• **PROBLEM TO WORK ON**:
Reproduce the opening lines of the listing below exactly, stopping after the line that contains "sujeitos a confirmação" and leaving out any pictures.

----

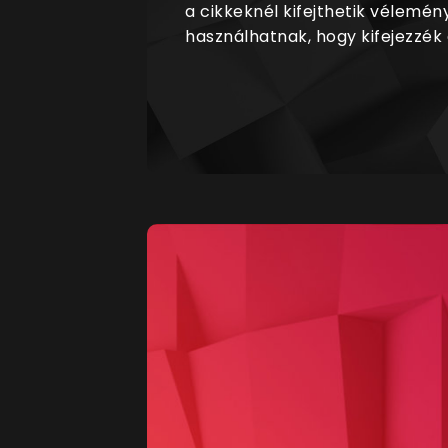
a cikkeknél kifejthetik vélemén
használhatnak, hogy kifejezzék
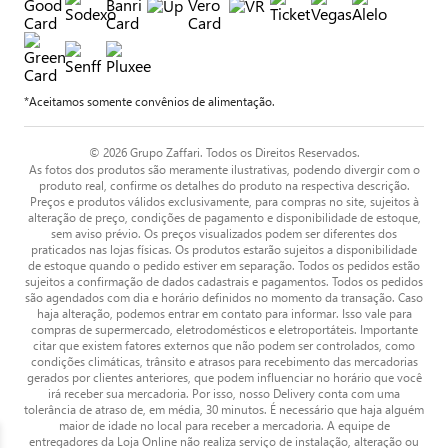
*Aceitamos somente convênios de alimentação.
© 2026 Grupo Zaffari. Todos os Direitos Reservados.
As fotos dos produtos são meramente ilustrativas, podendo divergir com o
produto real, confirme os detalhes do produto na respectiva descrição.
Preços e produtos válidos exclusivamente, para compras no site, sujeitos à
alteração de preço, condições de pagamento e disponibilidade de estoque,
sem aviso prévio. Os preços visualizados podem ser diferentes dos
praticados nas lojas físicas. Os produtos estarão sujeitos a disponibilidade
de estoque quando o pedido estiver em separação. Todos os pedidos estão
sujeitos a confirmação de dados cadastrais e pagamentos. Todos os pedidos
são agendados com dia e horário definidos no momento da transação. Caso
haja alteração, podemos entrar em contato para informar. Isso vale para
compras de supermercado, eletrodomésticos e eletroportáteis. Importante
citar que existem fatores externos que não podem ser controlados, como
condições climáticas, trânsito e atrasos para recebimento das mercadorias
gerados por clientes anteriores, que podem influenciar no horário que você
irá receber sua mercadoria. Por isso, nosso Delivery conta com uma
tolerância de atraso de, em média, 30 minutos. É necessário que haja alguém
maior de idade no local para receber a mercadoria. A equipe de
entregadores da Loja Online não realiza serviço de instalação, alteração ou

----

• **OUTPUT FOR THIS TASK**:
a cikkeknél kifejthetik vélemén
használhatnak, hogy kifejezzék
*Aceitamos somente convênios de alimentação.
© 2026 Grupo Zaffari. Todos os Direitos Reservados.
As fotos dos produtos são meramente ilustrativas, podendo divergir com o
produto real, confirme os detalhes do produto na respectiva descrição.
Preços e produtos válidos exclusivamente, para compras no site, sujeitos à
alteração de preço, condições de pagamento e disponibilidade de estoque,
sem aviso prévio. Os preços visualizados podem ser diferentes dos
praticados nas lojas físicas. Os produtos estarão sujeitos a disponibilidade
de estoque quando o pedido estiver em separação. Todos os pedidos estão
sujeitos a confirmação de dados cadastrais e pagamentos. Todos os pedidos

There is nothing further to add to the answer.